Na última quarta-feira, a Comissão de Assuntos Sociais (CAS) do Senado aprovou um importante projeto que visa reconhecer e regulamentar a profissão de arteterapeuta. O Projeto de Lei 4.815/2024, oriundo da Câmara dos Deputados, recebeu um parecer favorável do senador Nelsinho Trad (PSD-MS). Se não houver recursos para que a proposta seja discutida em Plenário, ela seguirá diretamente para sanção presidencial.

A nova legislação estabelece que o arteterapeuta é o profissional que utiliza diversas expressões artísticas — incluindo artes visuais, música, dança, teatro e literatura — como ferramentas terapêuticas. O objetivo é promover o desenvolvimento humano, o autoconhecimento e a reabilitação de condições mentais e psicossomáticas. Essa abordagem, que valoriza a transdisciplinaridade, busca integrar arte e saúde de forma inovadora e eficaz.

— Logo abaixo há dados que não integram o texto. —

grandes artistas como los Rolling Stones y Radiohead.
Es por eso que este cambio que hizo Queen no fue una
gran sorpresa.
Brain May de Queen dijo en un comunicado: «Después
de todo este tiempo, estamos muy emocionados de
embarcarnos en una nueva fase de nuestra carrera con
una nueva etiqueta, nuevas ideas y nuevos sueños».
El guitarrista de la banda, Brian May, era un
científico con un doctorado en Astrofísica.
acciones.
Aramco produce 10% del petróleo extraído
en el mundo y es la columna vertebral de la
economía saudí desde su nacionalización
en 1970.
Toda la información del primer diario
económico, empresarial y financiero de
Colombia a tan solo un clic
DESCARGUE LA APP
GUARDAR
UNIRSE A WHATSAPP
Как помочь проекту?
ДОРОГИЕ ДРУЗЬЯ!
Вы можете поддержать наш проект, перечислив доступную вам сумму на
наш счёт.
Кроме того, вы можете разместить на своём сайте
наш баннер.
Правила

Os profissionais que desejam atuar como arteterapeutas terão algumas exigências a cumprir. Será necessário ter uma formação superior específica na área, uma graduação em outra disciplina, juntamente com um curso de especialização ou pós-graduação em arteterapia, ou ainda apresentar, na data de vigência da nova lei, pelo menos quatro anos de experiência na função. Essa criteriosa definição busca assegurar a qualidade do atendimento oferecido à população.

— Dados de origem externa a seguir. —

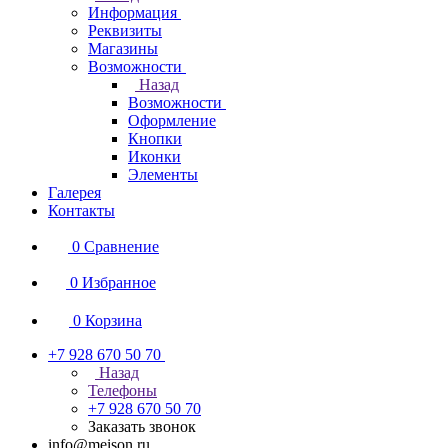
Информация
Реквизиты
Магазины
Возможности
Назад
Возможности
Оформление
Кнопки
Иконки
Элементы
Галерея
Контакты
0
Сравнение
0
Избранное
0
Корзина
+7 928 670 50 70
Назад
Телефоны
+7 928 670 50 70
Заказать звонок
info@meison.ru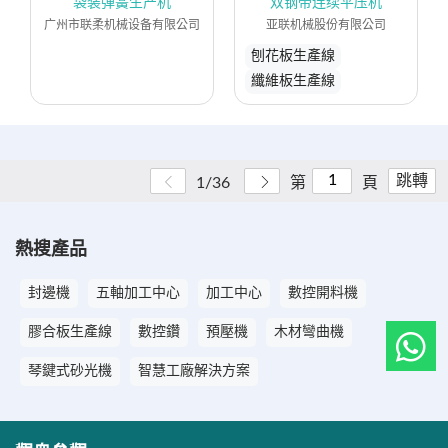
袋装弹簧生产机
双钢带连续平压机
广州市联柔机械设备有限公司
亚联机械股份有限公司
刨花板生產線
纖維板生產線
跳轉
1/36
第
頁
熱搜產品
封邊機
五軸加工中心
加工中心
數控開料機
膠合板生產線
數控鑽
預壓機
木材彎曲機
琴鍵式砂光機
智慧工廠解決方案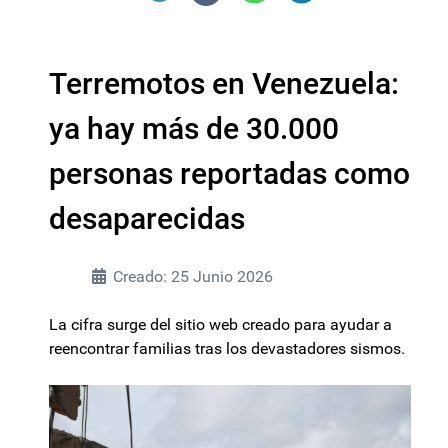
Terremotos en Venezuela:
ya hay más de 30.000
personas reportadas como
desaparecidas
Creado: 25 Junio 2026
La cifra surge del sitio web creado para ayudar a
reencontrar familias tras los devastadores sismos.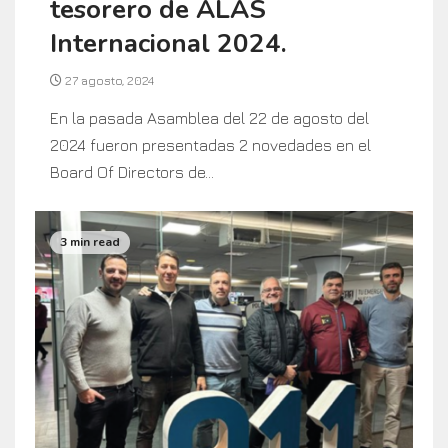
tesorero de ALAS
Internacional 2024.
27 agosto, 2024
En la pasada Asamblea del 22 de agosto del
2024 fueron presentadas 2 novedades en el
Board Of Directors de...
3 min read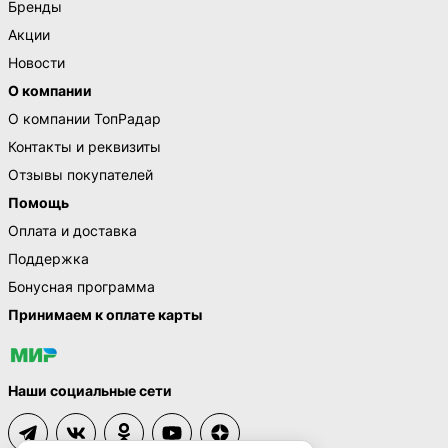
Бренды
Акции
Новости
О компании
О компании ТопРадар
Контакты и реквизиты
Отзывы покупателей
Помощь
Оплата и доставка
Поддержка
Бонусная программа
Принимаем к оплате карты
Наши социальные сети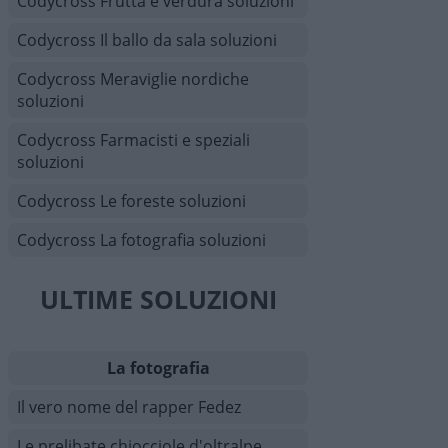
Codycross Frutta e verdura soluzioni
Codycross Il ballo da sala soluzioni
Codycross Meraviglie nordiche
soluzioni
Codycross Farmacisti e speziali
soluzioni
Codycross Le foreste soluzioni
Codycross La fotografia soluzioni
ULTIME SOLUZIONI
La fotografia
Il vero nome del rapper Fedez
Le prelibate chiocciole d'oltralpe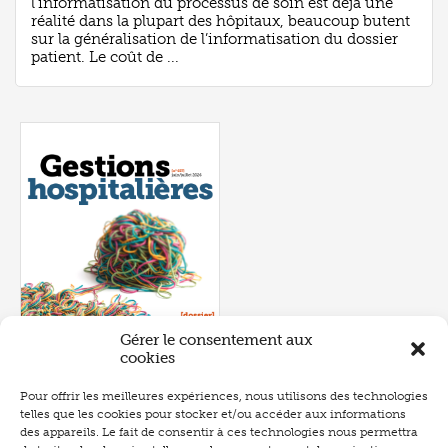
l’informatisation du processus de soin est déjà une
réalité dans la plupart des hôpitaux, beaucoup butent
sur la généralisation de l’informatisation du dossier
patient. Le coût de ...
Gérer le consentement aux
cookies
Pour offrir les meilleures expériences, nous utilisons des technologies
telles que les cookies pour stocker et/ou accéder aux informations
Numéro 657
- juin 2026
des appareils. Le fait de consentir à ces technologies nous permettra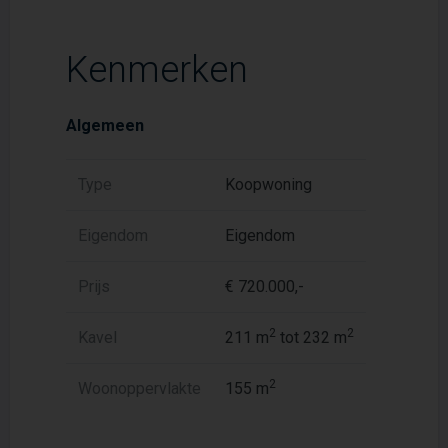
Kenmerken
Algemeen
Type
Koopwoning
Eigendom
Eigendom
Prijs
€ 720.000,-
2
2
Kavel
211 m
tot 232 m
2
Woonoppervlakte
155 m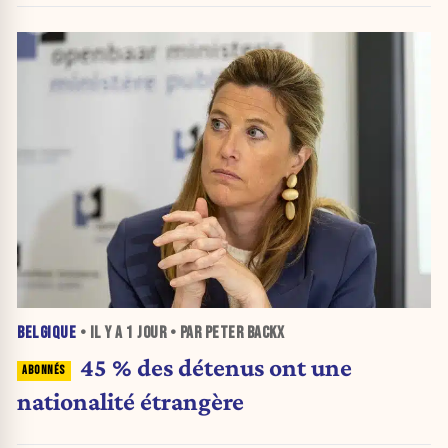
BELGIQUE
• IL Y A
1 JOUR
• PAR PETER BACKX
45 % des détenus ont une
nationalité étrangère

Além de regulamentar a atuação dos arteterapeutas, o projeto especifica as atividades que esses profissionais poderão realizar. Isso inclui o atendimento a pacientes, a condução de pesquisas, a prestação de consultorias, a participação em programas de saúde pública e a colaboração em equipes interdisciplinares. Tais diretrizes visam consolidar e expandir a prática desses profissionais no sistema de saúde e em outras esferas sociais.

Na justificativa do projeto, o deputado Giovani Cherini (PL-RS) enfatiza a evolução histórica da arteterapia e sua relevância no contexto da saúde pública. O relator Nelsinho Trad reforça que a regulamentação é imprescindível para garantir um padrão mínimo de qualidade nos serviços prestados, sublinhando que a arteterapia está ligada a demandas sociais significativas e preenche uma lacuna existente na legislação atual. A aprovação dessa regulamentação promete não apenas formalizar a profissão, mas também colocar a arteterapia no centro das estratégias de cuidado e bem-estar da população.